やること
• 1. 田所博士についての文章によると、小説で最後のクライマックスとなっているのはどんな場面ですか？
• 2. 田所博士についての文章のうち、「その意味で、「重要な世間の部」から「いざとなれば、ヒトもカネも動かせる、あるいは動かせた人だったのです。」までの部分を、両端も含めてそのまま書き写してもらえますか？

演習用文章
====

私の田所博士研究も、最後の方になってきました。
おかげで、「科学者は何をすべきか」、また、「その資質として何を持つべきか」、それらが、この歳にしてですが、ようやくはっきりとわかったような気がしてきました。
さて、小説の作者は、田所博士をして、マスコミをにぎわした「変人科学者」で終わらせることにはしませんでした。
彼は、それこそ日本列島のほとんどが彼の予見通りに沈みかけたときに、陰で山本首相を支援し、動かしていた渡(わたし)老人のところに現れます。
映画では、渡老人と山本首相が最後の別れをしたのちに、田所博士と出会うシーンとしてつくられていましたが、小説では、渡老人と田所博士がしっかり話し合うところが、最後のクライマックスとなっています。
さて、その大切な田所博士と渡老人の会話を紹介するまえに、渡老人のことを述べておきましょう。
彼の国籍は中国人であり、3代にわたって、このような国の中枢を陰で支える、支援を行う仕事をしてきたようです。
その意味で、「重要な世間の部分」を「渡り歩いてきた」からでしょうか、その名前も渡(わたし)と付けられていました。
この老人、いろいろな方法で、大変な蓄財をされていたようですが、それらを投げうって、「D計画」で人を動かす源、すなわち資金の援助をなさた方でした。
いざとなれば、ヒトもカネも動かせる、あるいは動かせた人だったのです。

====

提供情報
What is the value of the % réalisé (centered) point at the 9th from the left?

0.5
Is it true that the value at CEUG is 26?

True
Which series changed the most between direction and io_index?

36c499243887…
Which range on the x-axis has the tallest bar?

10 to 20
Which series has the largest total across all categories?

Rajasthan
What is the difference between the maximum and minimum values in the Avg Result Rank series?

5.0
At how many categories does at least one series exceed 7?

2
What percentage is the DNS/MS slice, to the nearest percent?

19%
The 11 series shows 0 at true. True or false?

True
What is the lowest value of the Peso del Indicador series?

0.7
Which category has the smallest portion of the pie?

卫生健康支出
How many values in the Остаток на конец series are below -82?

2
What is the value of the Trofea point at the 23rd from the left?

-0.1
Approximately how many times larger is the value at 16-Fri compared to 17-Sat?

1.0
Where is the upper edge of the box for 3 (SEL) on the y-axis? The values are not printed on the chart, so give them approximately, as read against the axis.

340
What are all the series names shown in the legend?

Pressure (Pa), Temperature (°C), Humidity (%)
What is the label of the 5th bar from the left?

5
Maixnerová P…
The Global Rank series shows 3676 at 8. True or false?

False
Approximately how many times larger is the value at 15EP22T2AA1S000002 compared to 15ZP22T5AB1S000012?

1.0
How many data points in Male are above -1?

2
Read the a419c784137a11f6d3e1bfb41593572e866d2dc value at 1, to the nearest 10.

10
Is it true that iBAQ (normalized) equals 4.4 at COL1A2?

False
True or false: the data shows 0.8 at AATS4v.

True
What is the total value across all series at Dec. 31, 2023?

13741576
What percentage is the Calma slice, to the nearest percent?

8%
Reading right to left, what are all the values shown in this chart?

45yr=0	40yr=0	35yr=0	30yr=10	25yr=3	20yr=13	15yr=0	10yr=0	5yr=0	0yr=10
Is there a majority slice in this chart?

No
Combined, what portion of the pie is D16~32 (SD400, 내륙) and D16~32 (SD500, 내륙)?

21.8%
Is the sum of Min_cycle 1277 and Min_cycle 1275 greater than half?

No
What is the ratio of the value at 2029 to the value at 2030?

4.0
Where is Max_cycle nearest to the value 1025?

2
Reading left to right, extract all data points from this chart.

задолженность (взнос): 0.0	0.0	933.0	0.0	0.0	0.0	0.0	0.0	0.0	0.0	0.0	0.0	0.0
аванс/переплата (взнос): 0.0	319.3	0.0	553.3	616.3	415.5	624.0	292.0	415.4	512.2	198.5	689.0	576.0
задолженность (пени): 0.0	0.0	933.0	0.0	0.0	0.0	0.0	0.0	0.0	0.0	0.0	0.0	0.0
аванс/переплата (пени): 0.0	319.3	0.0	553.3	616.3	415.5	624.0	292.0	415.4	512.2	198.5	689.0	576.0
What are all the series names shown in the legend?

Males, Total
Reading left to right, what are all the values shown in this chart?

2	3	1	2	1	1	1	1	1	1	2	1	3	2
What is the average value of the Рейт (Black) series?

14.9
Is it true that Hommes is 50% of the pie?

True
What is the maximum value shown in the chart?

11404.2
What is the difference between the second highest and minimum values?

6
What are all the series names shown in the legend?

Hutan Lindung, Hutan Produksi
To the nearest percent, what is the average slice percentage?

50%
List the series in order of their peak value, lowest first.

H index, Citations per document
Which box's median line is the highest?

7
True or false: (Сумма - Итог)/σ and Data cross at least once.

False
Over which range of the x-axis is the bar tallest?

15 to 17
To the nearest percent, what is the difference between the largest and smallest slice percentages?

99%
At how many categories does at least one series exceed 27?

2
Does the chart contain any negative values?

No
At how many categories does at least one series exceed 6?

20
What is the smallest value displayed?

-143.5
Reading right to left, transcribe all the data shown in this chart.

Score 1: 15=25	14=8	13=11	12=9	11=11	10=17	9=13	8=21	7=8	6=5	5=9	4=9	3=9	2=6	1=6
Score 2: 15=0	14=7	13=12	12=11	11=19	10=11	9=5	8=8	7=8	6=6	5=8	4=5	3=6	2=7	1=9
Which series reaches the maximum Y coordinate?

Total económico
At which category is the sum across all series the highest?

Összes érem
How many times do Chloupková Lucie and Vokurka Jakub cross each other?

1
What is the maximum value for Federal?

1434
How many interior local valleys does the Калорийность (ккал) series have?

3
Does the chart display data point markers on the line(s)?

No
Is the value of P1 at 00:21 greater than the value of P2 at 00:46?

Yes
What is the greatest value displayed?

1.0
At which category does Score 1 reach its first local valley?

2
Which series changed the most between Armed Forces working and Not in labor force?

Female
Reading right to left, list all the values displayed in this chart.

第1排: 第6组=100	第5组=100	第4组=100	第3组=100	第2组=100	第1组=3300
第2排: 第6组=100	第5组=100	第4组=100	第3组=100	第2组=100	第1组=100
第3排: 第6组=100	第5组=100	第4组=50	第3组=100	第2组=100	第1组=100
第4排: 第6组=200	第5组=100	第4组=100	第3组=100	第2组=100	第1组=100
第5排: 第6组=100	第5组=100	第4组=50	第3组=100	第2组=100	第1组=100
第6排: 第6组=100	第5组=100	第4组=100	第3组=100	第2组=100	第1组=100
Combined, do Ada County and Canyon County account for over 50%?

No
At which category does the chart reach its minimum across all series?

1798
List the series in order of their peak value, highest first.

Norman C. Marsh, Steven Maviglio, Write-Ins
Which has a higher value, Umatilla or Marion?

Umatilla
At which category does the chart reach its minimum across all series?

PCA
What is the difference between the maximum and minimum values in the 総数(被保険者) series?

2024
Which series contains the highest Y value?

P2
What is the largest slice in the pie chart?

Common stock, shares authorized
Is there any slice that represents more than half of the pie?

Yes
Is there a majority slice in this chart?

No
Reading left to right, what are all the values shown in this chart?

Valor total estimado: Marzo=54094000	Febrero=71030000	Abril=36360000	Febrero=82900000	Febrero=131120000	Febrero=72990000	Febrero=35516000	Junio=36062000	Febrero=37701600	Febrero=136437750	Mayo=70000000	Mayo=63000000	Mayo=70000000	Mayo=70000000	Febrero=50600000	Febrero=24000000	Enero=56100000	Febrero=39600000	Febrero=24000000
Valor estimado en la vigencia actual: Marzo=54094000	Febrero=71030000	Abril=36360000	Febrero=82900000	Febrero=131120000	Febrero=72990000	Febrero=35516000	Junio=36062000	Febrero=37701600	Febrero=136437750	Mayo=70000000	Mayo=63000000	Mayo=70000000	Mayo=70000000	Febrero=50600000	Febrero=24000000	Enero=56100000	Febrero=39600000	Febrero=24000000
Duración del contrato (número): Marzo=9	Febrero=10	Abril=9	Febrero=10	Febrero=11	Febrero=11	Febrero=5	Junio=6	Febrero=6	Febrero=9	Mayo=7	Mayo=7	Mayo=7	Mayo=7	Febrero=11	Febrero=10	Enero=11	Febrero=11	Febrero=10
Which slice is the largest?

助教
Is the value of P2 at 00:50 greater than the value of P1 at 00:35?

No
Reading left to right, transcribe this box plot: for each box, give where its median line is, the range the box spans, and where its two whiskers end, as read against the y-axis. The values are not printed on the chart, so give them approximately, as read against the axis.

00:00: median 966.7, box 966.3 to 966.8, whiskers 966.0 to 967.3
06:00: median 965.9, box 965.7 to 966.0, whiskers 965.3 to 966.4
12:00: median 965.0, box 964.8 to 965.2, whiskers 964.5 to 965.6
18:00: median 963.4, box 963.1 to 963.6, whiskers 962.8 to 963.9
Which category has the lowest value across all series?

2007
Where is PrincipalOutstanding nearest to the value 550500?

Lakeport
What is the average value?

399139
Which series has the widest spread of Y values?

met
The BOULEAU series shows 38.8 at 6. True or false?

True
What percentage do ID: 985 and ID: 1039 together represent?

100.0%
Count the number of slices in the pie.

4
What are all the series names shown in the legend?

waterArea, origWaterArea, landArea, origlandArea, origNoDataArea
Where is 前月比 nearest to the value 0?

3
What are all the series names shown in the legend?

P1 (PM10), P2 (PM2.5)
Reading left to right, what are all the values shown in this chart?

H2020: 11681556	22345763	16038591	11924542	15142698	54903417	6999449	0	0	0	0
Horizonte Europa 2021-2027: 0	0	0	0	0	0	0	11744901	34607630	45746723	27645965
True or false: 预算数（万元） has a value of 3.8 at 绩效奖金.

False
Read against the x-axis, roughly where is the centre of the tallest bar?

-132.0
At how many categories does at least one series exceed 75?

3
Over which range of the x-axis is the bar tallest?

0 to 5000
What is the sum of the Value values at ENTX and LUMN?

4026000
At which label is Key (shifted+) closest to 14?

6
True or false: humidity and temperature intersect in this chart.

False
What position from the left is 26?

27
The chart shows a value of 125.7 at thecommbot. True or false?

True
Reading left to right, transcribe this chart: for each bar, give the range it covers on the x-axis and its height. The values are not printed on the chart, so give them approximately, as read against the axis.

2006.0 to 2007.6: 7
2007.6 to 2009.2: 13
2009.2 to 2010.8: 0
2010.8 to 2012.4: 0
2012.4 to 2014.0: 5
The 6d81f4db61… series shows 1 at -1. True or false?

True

====

各課題の解答
• 1. 渡老人と田所博士がしっかり話し合うところです。

• 2.
その意味で、「重要な世間の部分」を「渡り歩いてきた」からでしょうか、その名前も渡(わたし)と付けられていました。
この老人、いろいろな方法で、大変な蓄財をされていたようですが、それらを投げうって、「D計画」で人を動かす源、すなわち資金の援助をなさた方でした。
いざとなれば、ヒトもカネも動かせる、あるいは動かせた人だったのです。